By all means, use the Chromebooks; they have their place. Ask the questions that aren’t really questions; they’re part of it, too. (We have to have something to grade.) But don’t just leave it at that. Ask the real questions: ones that you don’t know the answers to; ones that may not have answers; ones that require open-minded conversations that decalcify certainty, require civility, and build community.
If students are destined to forget 11,960 hours, contribute some of the 40 they’ll remember. Education is inertial. There are questions that you’re expected to ask. But if you also make time for the ones that you want to ask, you can be our inside outside force.

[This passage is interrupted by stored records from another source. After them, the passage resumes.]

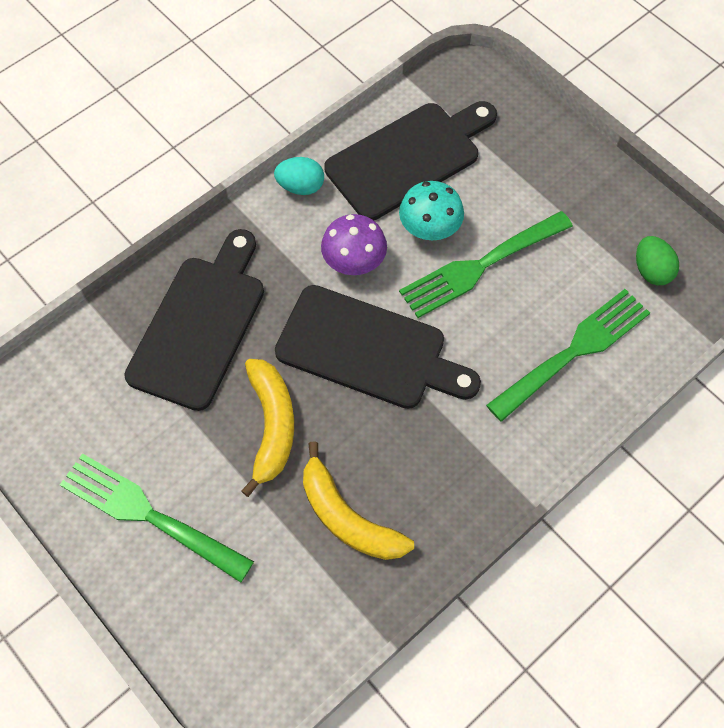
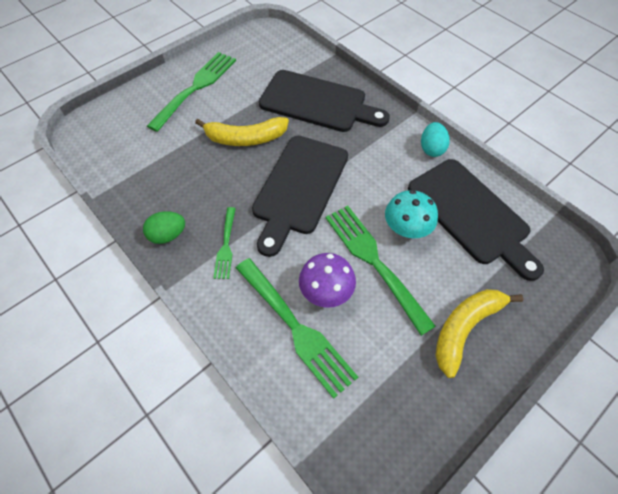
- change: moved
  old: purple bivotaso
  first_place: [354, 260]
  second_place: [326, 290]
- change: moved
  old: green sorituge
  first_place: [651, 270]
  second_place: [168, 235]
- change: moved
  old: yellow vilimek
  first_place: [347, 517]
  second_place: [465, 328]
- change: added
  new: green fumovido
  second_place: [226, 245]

I, for one, am rooting for you. So are lots of people. Your students. Their parents. Your principal. Even the state officials who write the tests and codify the standards. Lots of us want school to feel meaningful. We may have lost sight of how big a classroom can be, but deep down we want it to be better. We want to be better. And you’re the one to show us how.
The version of school that we’ve chosen to prioritize will at times fatigue you. Given the chaos surrounding education today, some of you may be rethinking whether you even want to stay. That’s a fair question, and one we all have to answer for ourselves.
But in those moments of doubt — in those moments when you feel utterly exhausted by the cacophony and complications of the system we’ve built — just think back to the space that remained when you took the pieces away. Remember what you did there. Remember how you felt there. And above all, remember this: that place isn’t somewhere you have to go. If you’re a teacher, it’s where you already are. You have the room. You have the table. What is the question you most want to ask?
It’s been a tremendous honor to share this letter with you. I hope you found the first letter a good use of your time. And I hope you found this follow-up a good use, as well. In keeping with my favorite telescope for observing the world, I’d like to end this with one last bit of math.
The length of the average human stride is approximately 2.5 feet. We meet this afternoon in a hotel ballroom in Philadelphia, 0.85 miles from Independence Hall. We are, quite literally, 1776 steps from the room where we founded this country. In the years since, we have as a nation experienced our challenges and successes. We fought a Civil War. We expanded civil rights. We landed on the moon. We’ve endured — we continue to endure — the coarsening of rhetoric and the calcification of intolerance and a daily scourge of shootings which only serve to punctuate just how far we still are from fulfilling the promise that we once declared in this city of brotherly love.
Will we make it as a country? Will our experiment in self-governance succeed? Or will we suffer the same parabolic fate of every other empire that came before us? I don’t know. I really have no idea.
But if we do end up succeeding as a democracy, I have every confidence that it will be because of you: the teachers in this room and the teachers beyond it. As a citizenry, we have written grandiose narratives about the founding of our country: the philosophies that motivated it; the divine whisper that inspired it.
But in truth, what happened in Independence Hall nearly 250 years ago was not the manifestation of a vision. It was the asking of a question: We’re starting a new nation. How do we want it to work?
Our country was founded on a question. That is our true constitution. That is the conversation that launched this experiment. And it’s exactly the one you get to continue today in your classrooms with your students: We are the inheritors of a nation. How do we want it to work?